Firman Allah SWT yang artinya:
"Dan berpeganglah kamu semuanya kepada tali (agama) Allah, dan janganlah kamu
bercerai berai, ...." (Ali Imran: 103)
"Maka jika datang kepadamu petunjuk daripada-Ku, lalu barangsiapa yang mengikut
petunjuk-Ku, ia tidak sesat dan tidak akan celaka." (Thaha: 123)

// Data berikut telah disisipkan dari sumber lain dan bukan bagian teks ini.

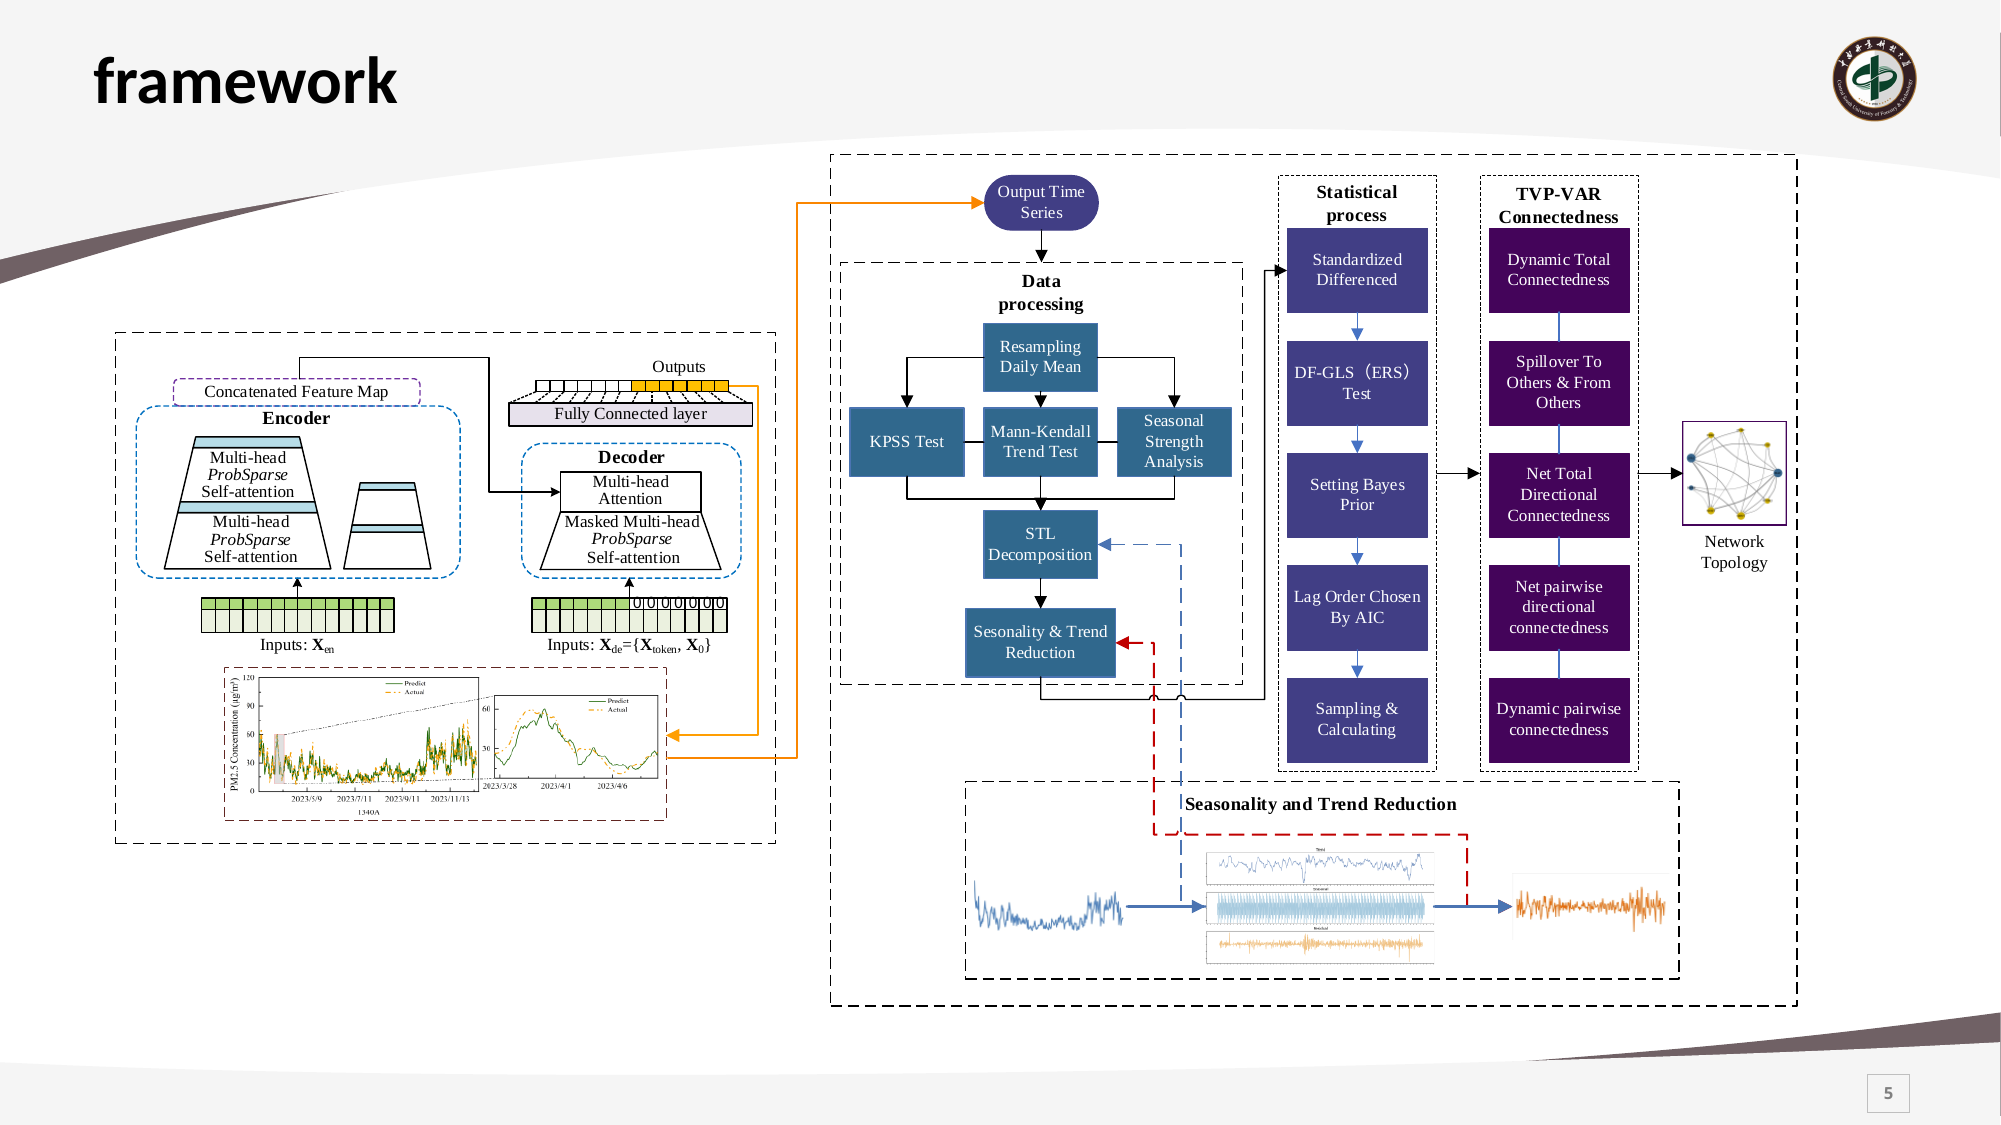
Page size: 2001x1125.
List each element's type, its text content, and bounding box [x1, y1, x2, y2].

picture [1879, 35, 1918, 123]
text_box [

Karena itulah mereka dinamakan firqah najiyah (golongan yang selamat). Sebab
Rasulullah saw telah bersaksi bahwa merekalah yang selamat, ketika memberitahukan
bahwa umat ini akan terpecah menjadi 73 golongan yang kesemuanya di neraka, kecuali
satu golongan. Ketika ditanya tentang yang satu itu, beliau menjawab,
"Mereka adalah orang yang berada di atas ajaran yang sama dengan ajaranku pada hari
ini, dan para shahabatku." (HR Ahmad)
Kebenaran sabda baginda Rasul saw tersebut telah terbukti ketika sebagian manusia
membangun aqidahnya di atas landasan selain Kitab dan Sunnah, yaitu di atas landasan
ilmu kalam dan kaidah-kaidah manthiq yang diwarisi dari filsafat Yunani dan Romawi.
Maka terjadilah penyimpangan dan perpecahan dalam aqidah yang mengakibatkan
pecahnya umat dan retaknya masyarakat Islam.